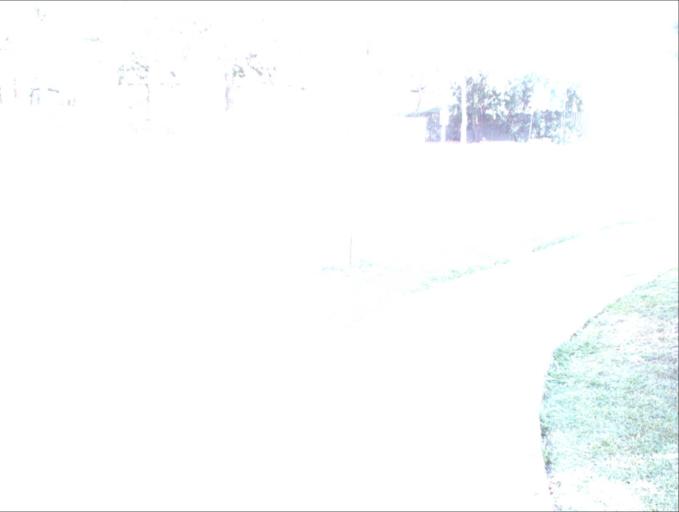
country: AU
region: Queensland
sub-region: Logan
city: Woodridge
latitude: -27.6317
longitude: 153.1029
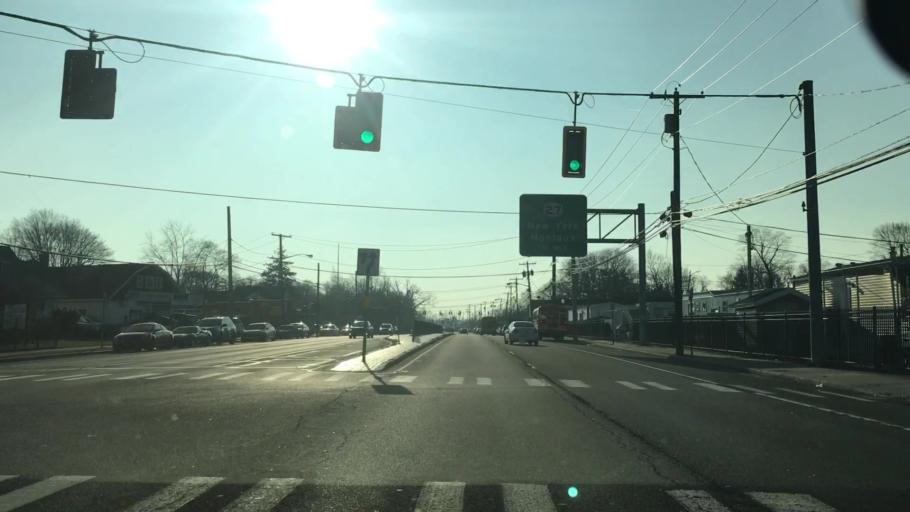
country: US
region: New York
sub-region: Suffolk County
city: North Amityville
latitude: 40.6942
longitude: -73.4235
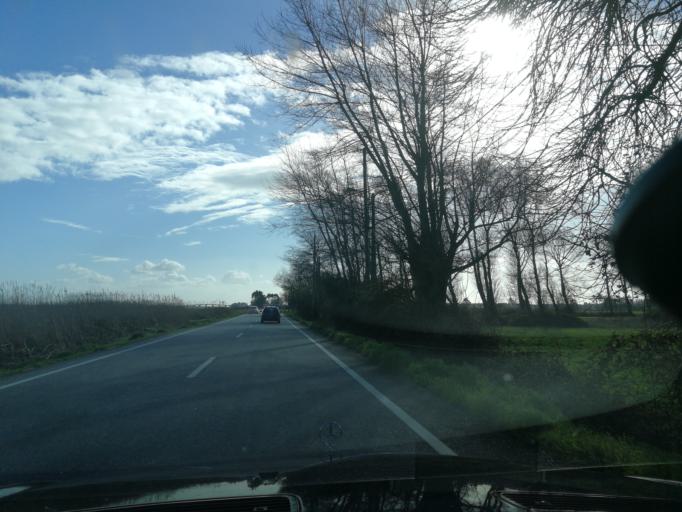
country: PT
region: Aveiro
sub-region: Estarreja
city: Pardilho
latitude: 40.8110
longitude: -8.6714
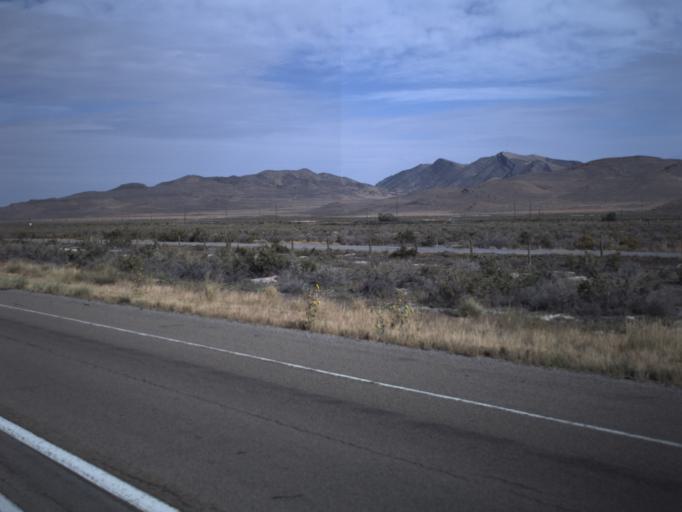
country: US
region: Utah
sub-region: Tooele County
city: Grantsville
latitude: 40.7661
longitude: -112.7871
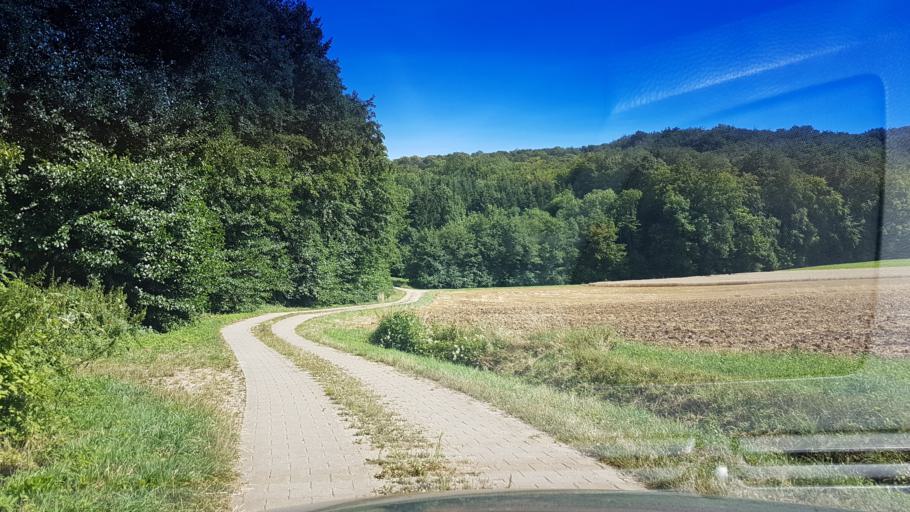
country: DE
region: Bavaria
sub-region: Upper Franconia
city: Schesslitz
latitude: 49.9435
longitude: 11.0513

══════════════════════════════

Print all of the items above again line for line, but leave the pictures out.

country: AU
region: Queensland
sub-region: Logan
city: Woodridge
latitude: -27.6317
longitude: 153.1029
country: US
region: New York
sub-region: Suffolk County
city: North Amityville
latitude: 40.6942
longitude: -73.4235
country: PT
region: Aveiro
sub-region: Estarreja
city: Pardilho
latitude: 40.8110
longitude: -8.6714
country: US
region: Utah
sub-region: Tooele County
city: Grantsville
latitude: 40.7661
longitude: -112.7871
country: DE
region: Bavaria
sub-region: Upper Franconia
city: Schesslitz
latitude: 49.9435
longitude: 11.0513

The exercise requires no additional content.